Also Known As: Jiang Shi (殭屍), Kuang Shi, Gyonshi (Japanese adaptation), Gangshi (Korean adaptation)
Culture/Region of Origin: China, with variants in Japan and Korea
Progenitor: Vampire Progenitor (via Silk Road trade routes, reaching China in the 1500s per OVM archive records from Ana Drăculea's inquiry at the Strigoi library)
Belief Framework: Taoist cosmological beliefs about the hun (virtuous soul) departing and the po (malevolent soul) remaining, beliefs about improper death and the failure of the soul to fully depart, Qing dynasty associations of the undead with corrupt official class

Physical Appearance

The Jiangshi is immediately distinctive in a way that most vampire variants are not: it does not move naturally. The body is in a state of advanced rigor mortis, which means the creature cannot bend at the joints. Movement is accomplished entirely by hopping, with arms extended forward for balance and spatial awareness. The skin is greenish-white, carrying the pallor of the unnaturally preserved dead, sometimes with visible signs of fungal or mould growth across the surface. Many Jiangshi manifest in the dress of the Qing dynasty period when the type first crystalised, giving their appearance a historically specific quality that is difficult to disguise in the modern world. Ancient Jiangshi, those who have existed long enough to accumulate significant yang energy from feeding, develop the capacity to fly, and in extreme age, to run, losing the hopping restriction.

Origin in the World

The Jiangshi lineage represents the Vampire Progenitor's bloodline encountering the Chinese cosmological framework, in which the relevant distinction was not blood-drinking versus abstinence but the relationship between the three hun souls and seven po souls that constituted a person. When the po remained active in a body after death without the hun departing cleanly, a Jiangshi resulted. The bloodline spread via the Silk Road, and the first manifestations occurred in Chinese communities that had encountered vampiric phenomena and interpreted them through this pre-existing framework.

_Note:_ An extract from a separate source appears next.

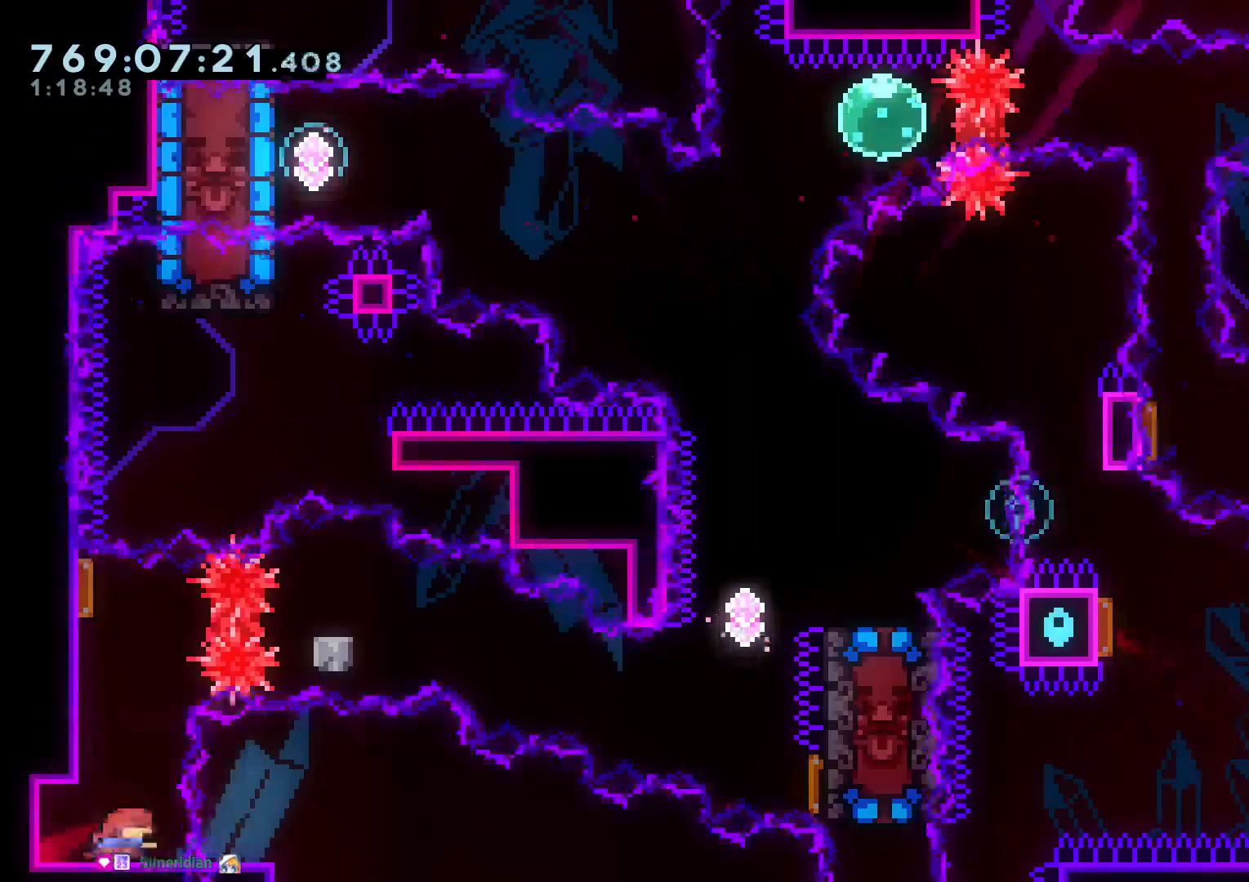
{"buttons": ["B", "Y", "DPAD_DOWN", "DPAD_RIGHT"], "left_stick": "center", "right_stick": "center"}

The popular culture association of Jiangshi with Qing dynasty officials reflects the historical timing of the major Jiangshi emergence period and the anti-Manchu sentiment that shaped how communities interpreted the appearance of these creatures: as the most literally parasitic of corrupt officials, consuming vitality even from beyond death.

Abilities

Qi Absorption: Rather than blood exclusively, the Jiangshi feeds on qi, the vital life energy of living beings. It detects potential victims by sensing the energy fluctuations caused by their breathing. Holding one's breath in a Jiangshi's presence genuinely works as a concealment technique, because without breath-rhythm to guide it, the creature's detection fails.

Physical Strength: Jiangshi possess exceptional strength disproportionate to their preserved-corpse appearance. The tension of full-body rigor mortis, translated into supernatural context, produces a coil-and-release physical power that is extremely difficult to counter.

Talisman Immobilisation: In the world, Taoist talismans carry a genuine immobilising effect on Jiangshi when affixed to the forehead. This is not symbolic but operational: the specific writing and the genuine conviction of the practitioner who prepared the talisman combine to produce a binding effect.

Flight (Ancient Variants): Jiangshi of sufficient age, having absorbed enough yang qi to overcome the limitations of their initial transformation, develop flight capacity. These elder Jiangshi are significantly more dangerous than newly manifested ones and require a different operational approach.

Belief-Based Weaknesses

Breath Holding: Functional concealment in most circumstances. The Jiangshi cannot locate what it cannot detect through breath-energy.

Taoist Talisman: Written in red ink on yellow paper by a practitioner who believes in its power, affixed to the Jiangshi's forehead. Creates genuine immobilisation that persists until the talisman is removed or degrades.

Glutinous Rice: Scattering glutinous rice creates a barrier, and placing it in a wound causes the wound to resist closure. Related to the broader grain-counting compulsion: the Jiangshi must stop to count every grain of rice in the area before proceeding.

Mirrors: The Jiangshi is distressed by its own reflection, connecting to Chinese beliefs about reflective surfaces as capturing or exposing spiritual reality.

Peach Wood and Rooster's Crow: Peach wood is associated in Chinese tradition with Yang energy and the expulsion of evil. Objects made from peach wood create barrier effects. The rooster's crow, associated with dawn and the return of Yang, causes a genuine capacity reduction in Jiangshi because it triggers the internalized belief-association with loss of hunting time.

Fire: The only reliable permanent disposal method.